On the surface, it would seem unlikely that this would be the quintessential rock album of the 1980s, but it actually isn’t that weird. The audience for early alternative and “college” rock was, in a lot of cases, teens and young adults who were socially awkward, especially around girls. And while this has been one of the most commonly utilized subjects throughout the history of pop music, arguably nobody has portrayed it with more effectiveness and crushing accuracy than one Steven Patrick Morrissey. The Queen is Dead is Morrissey’s peak as a lyricist, including “Bigmouth Strikes Again,” “I Know It’s Over,” and especially “There is a Light That Never Goes Out.”

The Queen is Dead is also Johnny Marr’s high-water mark as a guitarist.

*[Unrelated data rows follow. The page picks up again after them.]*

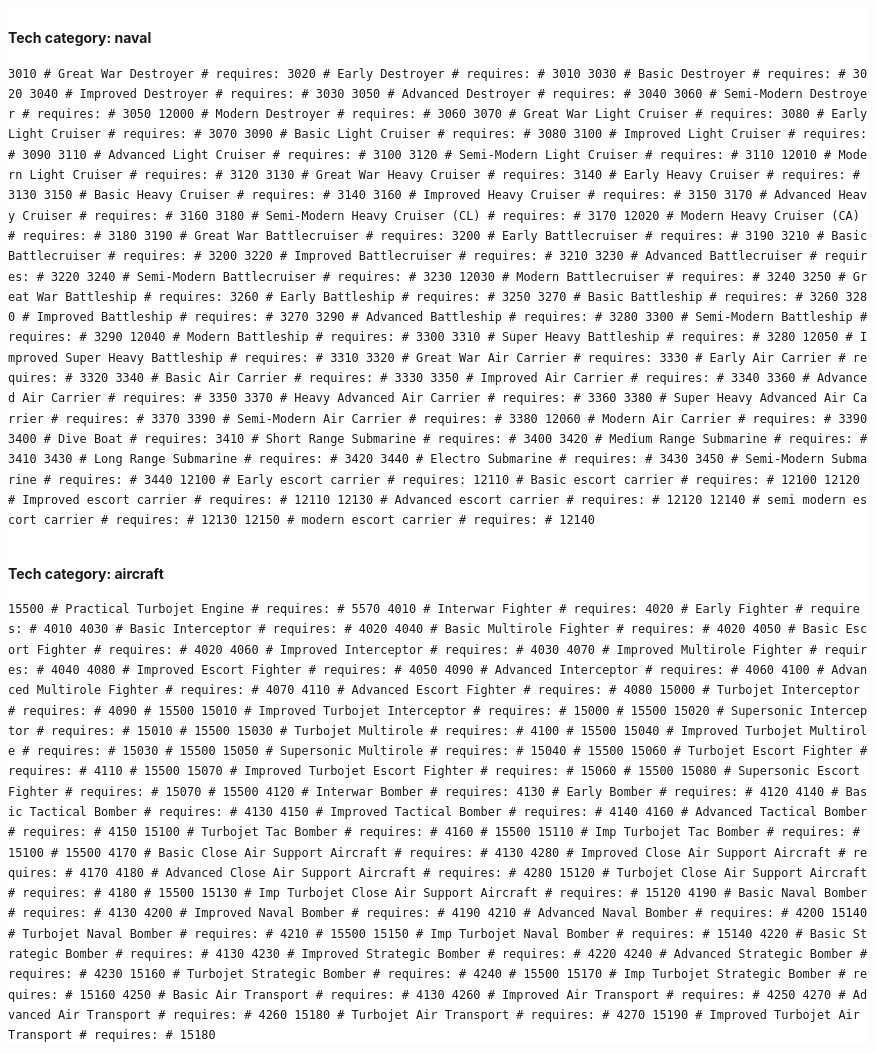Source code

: \
**Tech category: naval**

    3010 # Great War Destroyer # requires: 3020 # Early Destroyer # requires: # 3010 3030 # Basic Destroyer # requires: # 3020 3040 # Improved Destroyer # requires: # 3030 3050 # Advanced Destroyer # requires: # 3040 3060 # Semi-Modern Destroyer # requires: # 3050 12000 # Modern Destroyer # requires: # 3060 3070 # Great War Light Cruiser # requires: 3080 # Early Light Cruiser # requires: # 3070 3090 # Basic Light Cruiser # requires: # 3080 3100 # Improved Light Cruiser # requires: # 3090 3110 # Advanced Light Cruiser # requires: # 3100 3120 # Semi-Modern Light Cruiser # requires: # 3110 12010 # Modern Light Cruiser # requires: # 3120 3130 # Great War Heavy Cruiser # requires: 3140 # Early Heavy Cruiser # requires: # 3130 3150 # Basic Heavy Cruiser # requires: # 3140 3160 # Improved Heavy Cruiser # requires: # 3150 3170 # Advanced Heavy Cruiser # requires: # 3160 3180 # Semi-Modern Heavy Cruiser (CL) # requires: # 3170 12020 # Modern Heavy Cruiser (CA) # requires: # 3180 3190 # Great War Battlecruiser # requires: 3200 # Early Battlecruiser # requires: # 3190 3210 # Basic Battlecruiser # requires: # 3200 3220 # Improved Battlecruiser # requires: # 3210 3230 # Advanced Battlecruiser # requires: # 3220 3240 # Semi-Modern Battlecruiser # requires: # 3230 12030 # Modern Battlecruiser # requires: # 3240 3250 # Great War Battleship # requires: 3260 # Early Battleship # requires: # 3250 3270 # Basic Battleship # requires: # 3260 3280 # Improved Battleship # requires: # 3270 3290 # Advanced Battleship # requires: # 3280 3300 # Semi-Modern Battleship # requires: # 3290 12040 # Modern Battleship # requires: # 3300 3310 # Super Heavy Battleship # requires: # 3280 12050 # Improved Super Heavy Battleship # requires: # 3310 3320 # Great War Air Carrier # requires: 3330 # Early Air Carrier # requires: # 3320 3340 # Basic Air Carrier # requires: # 3330 3350 # Improved Air Carrier # requires: # 3340 3360 # Advanced Air Carrier # requires: # 3350 3370 # Heavy Advanced Air Carrier # requires: # 3360 3380 # Super Heavy Advanced Air Carrier # requires: # 3370 3390 # Semi-Modern Air Carrier # requires: # 3380 12060 # Modern Air Carrier # requires: # 3390 3400 # Dive Boat # requires: 3410 # Short Range Submarine # requires: # 3400 3420 # Medium Range Submarine # requires: # 3410 3430 # Long Range Submarine # requires: # 3420 3440 # Electro Submarine # requires: # 3430 3450 # Semi-Modern Submarine # requires: # 3440 12100 # Early escort carrier # requires: 12110 # Basic escort carrier # requires: # 12100 12120 # Improved escort carrier # requires: # 12110 12130 # Advanced escort carrier # requires: # 12120 12140 # semi modern escort carrier # requires: # 12130 12150 # modern escort carrier # requires: # 12140

\
**Tech category: aircraft**

    15500 # Practical Turbojet Engine # requires: # 5570 4010 # Interwar Fighter # requires: 4020 # Early Fighter # requires: # 4010 4030 # Basic Interceptor # requires: # 4020 4040 # Basic Multirole Fighter # requires: # 4020 4050 # Basic Escort Fighter # requires: # 4020 4060 # Improved Interceptor # requires: # 4030 4070 # Improved Multirole Fighter # requires: # 4040 4080 # Improved Escort Fighter # requires: # 4050 4090 # Advanced Interceptor # requires: # 4060 4100 # Advanced Multirole Fighter # requires: # 4070 4110 # Advanced Escort Fighter # requires: # 4080 15000 # Turbojet Interceptor # requires: # 4090 # 15500 15010 # Improved Turbojet Interceptor # requires: # 15000 # 15500 15020 # Supersonic Interceptor # requires: # 15010 # 15500 15030 # Turbojet Multirole # requires: # 4100 # 15500 15040 # Improved Turbojet Multirole # requires: # 15030 # 15500 15050 # Supersonic Multirole # requires: # 15040 # 15500 15060 # Turbojet Escort Fighter # requires: # 4110 # 15500 15070 # Improved Turbojet Escort Fighter # requires: # 15060 # 15500 15080 # Supersonic Escort Fighter # requires: # 15070 # 15500 4120 # Interwar Bomber # requires: 4130 # Early Bomber # requires: # 4120 4140 # Basic Tactical Bomber # requires: # 4130 4150 # Improved Tactical Bomber # requires: # 4140 4160 # Advanced Tactical Bomber # requires: # 4150 15100 # Turbojet Tac Bomber # requires: # 4160 # 15500 15110 # Imp Turbojet Tac Bomber # requires: # 15100 # 15500 4170 # Basic Close Air Support Aircraft # requires: # 4130 4280 # Improved Close Air Support Aircraft # requires: # 4170 4180 # Advanced Close Air Support Aircraft # requires: # 4280 15120 # Turbojet Close Air Support Aircraft # requires: # 4180 # 15500 15130 # Imp Turbojet Close Air Support Aircraft # requires: # 15120 4190 # Basic Naval Bomber # requires: # 4130 4200 # Improved Naval Bomber # requires: # 4190 4210 # Advanced Naval Bomber # requires: # 4200 15140 # Turbojet Naval Bomber # requires: # 4210 # 15500 15150 # Imp Turbojet Naval Bomber # requires: # 15140 4220 # Basic Strategic Bomber # requires: # 4130 4230 # Improved Strategic Bomber # requires: # 4220 4240 # Advanced Strategic Bomber # requires: # 4230 15160 # Turbojet Strategic Bomber # requires: # 4240 # 15500 15170 # Imp Turbojet Strategic Bomber # requires: # 15160 4250 # Basic Air Transport # requires: # 4130 4260 # Improved Air Transport # requires: # 4250 4270 # Advanced Air Transport # requires: # 4260 15180 # Turbojet Air Transport # requires: # 4270 15190 # Improved Turbojet Air Transport # requires: # 15180
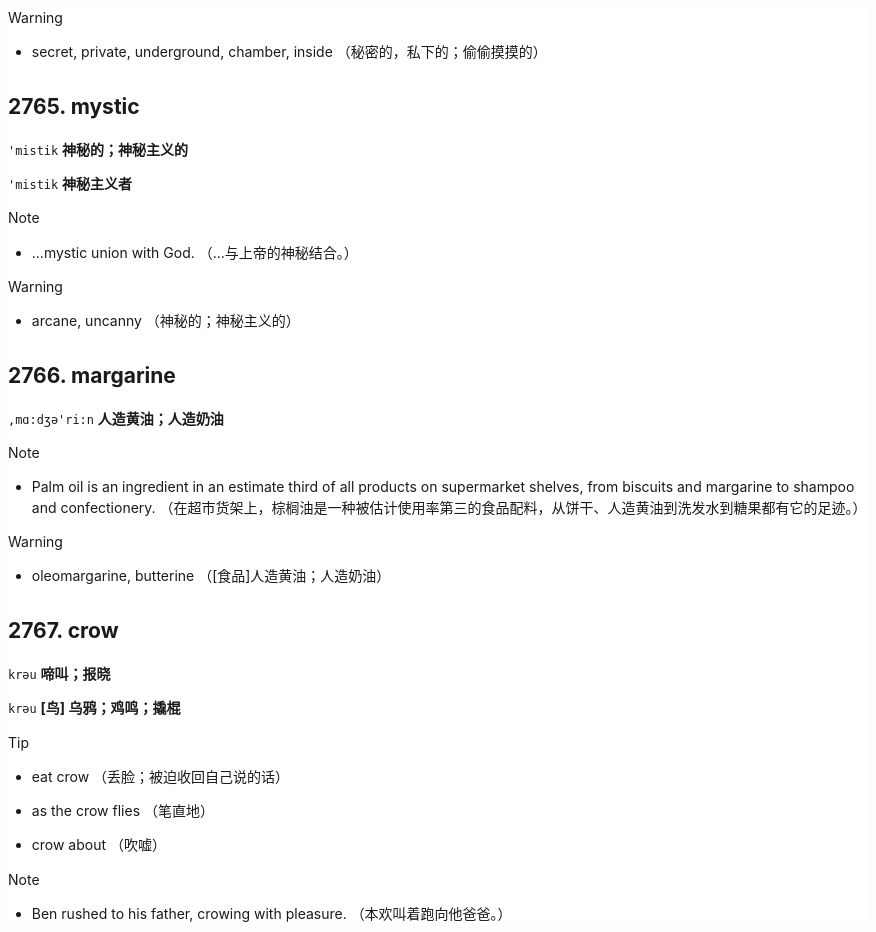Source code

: > [!WARNING]
>
> - secret, private, underground, chamber, inside （秘密的，私下的；偷偷摸摸的）
>

## 2765. mystic

`'mistik`  **神秘的；神秘主义的**

`'mistik`  **神秘主义者**

> [!NOTE]
>
> - ...mystic union with God. （…与上帝的神秘结合。）
>

> [!WARNING]
>
> - arcane, uncanny （神秘的；神秘主义的）
>

## 2766. margarine

`,mɑ:dʒə'ri:n`  **人造黄油；人造奶油**

> [!NOTE]
>
> - Palm oil is an ingredient in an estimate third of all products on supermarket shelves, from biscuits and margarine to shampoo and confectionery. （在超市货架上，棕榈油是一种被估计使用率第三的食品配料，从饼干、人造黄油到洗发水到糖果都有它的足迹。）
>

> [!WARNING]
>
> - oleomargarine, butterine （[食品]人造黄油；人造奶油）
>

## 2767. crow

`krəu`  **啼叫；报晓**

`krəu`  **[鸟] 乌鸦；鸡鸣；撬棍**

> [!TIP]
>
> - eat crow （丢脸；被迫收回自己说的话）
>
> - as the crow flies （笔直地）
>
> - crow about （吹嘘）
>

> [!NOTE]
>
> - Ben rushed to his father, crowing with pleasure. （本欢叫着跑向他爸爸。）
>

Along with R.E.M., Marr’s style more or less laid the groundwork for indie mainstays today from the Shins to the Decemberists. The Smiths’ first two albums suffered either from an overabundance of filler tracks or a lack of cohesion in their sound. On The Queen is Dead, everything coalesced. There isn’t an ounce of fat in its 35 minutes, and even the tracks that aren’t towering classics (“Vicar in a Tutu,” “Some Girls are Bigger Than Others”) are fantastic. Morrissey would have some high points in his solo career, but neither he nor Marr would ever come close to topping this. However, when so few other people have, it’s hard to hold that against them.